== Compito da svolgere ==
Nel testo sullo spettacolo «La cella zero» riportato più avanti, riscrivi come elenco puntato il paragrafo che comincia con «La rappresentazione ha come», conservandone i fatti principali.

Dal 28 ottobre al 16 novembre “Uno spazio per il teatro” presenta “La cella zero”, uno spettacolo di Antonio Mocciola che vuole denunciare il fallimento dello stato nel processo di rieducazione dei detenuti.
La rappresentazione ha come elemento centrale la biografia di Pietro Ioia (interpretato da Ivan Boragine) , figlio di una madre tabaccaia e un padre contrabbandiere di sigarette. La sua famiglia con lui tendeva a quel riscatto che desiderava ottenere, ma a Pietro la scuola non è mai piaciuta e la vita di strada ha iniziato man mano a risucchiare anche lui. Dopo i primi furti e le prime esperienze Pietro si ritrovò a capo di una piazza di spaccio a Forcella, con enormi somme di denaro da gestire, l’illusione di poter provvedere a sua moglie Pina e a sua figlia Anna, finché le sue speranze ed i suoi sogni sono stati soffocati, rinchiusi, con lui, nel carcere di Poggioreale.
Sono gli anni ’80 e la vita dei carcerati di Poggioreale non è semplice.
Dietro le sbarre un uomo diventa un numero, perde le sue fattezze e non ha più bisogni di alcun tipo. Un uomo trema e si fa più piccolo, ha costantemente paura ed è stanco.
Il desiderio di libertà cresce e si alimenta, il diritto dell’ora d’aria evidenzia prepotentemente tutte le privazioni che a cui è costretto, lo infuria, come un leone in trappola.

== Dati forniti ==
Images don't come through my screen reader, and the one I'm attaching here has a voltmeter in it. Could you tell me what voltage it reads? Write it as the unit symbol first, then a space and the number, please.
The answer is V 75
---
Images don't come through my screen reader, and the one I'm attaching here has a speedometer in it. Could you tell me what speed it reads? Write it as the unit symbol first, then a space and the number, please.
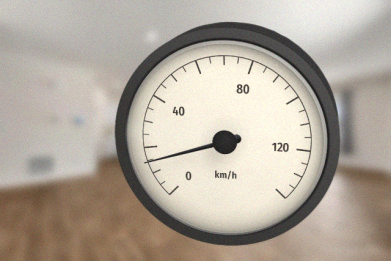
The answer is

== Spazio risposta ==
- Lo spettacolo ruota attorno alla biografia di Pietro Ioia, interpretato da Ivan Boragine.
- Pietro è figlio di una madre tabaccaia e di un padre contrabbandiere di sigarette.
- La famiglia sperava nel suo riscatto, ma a lui la scuola non è mai piaciuta e la vita di strada lo ha trascinato a poco a poco.
- Dopo i primi furti, si è ritrovato a capo di una piazza di spaccio a Forcella, con enormi somme di denaro da gestire.
- Si illudeva di poter provvedere alla moglie Pina e alla figlia Anna.
- Le sue speranze e i suoi sogni sono finiti rinchiusi con lui nel carcere di Poggioreale.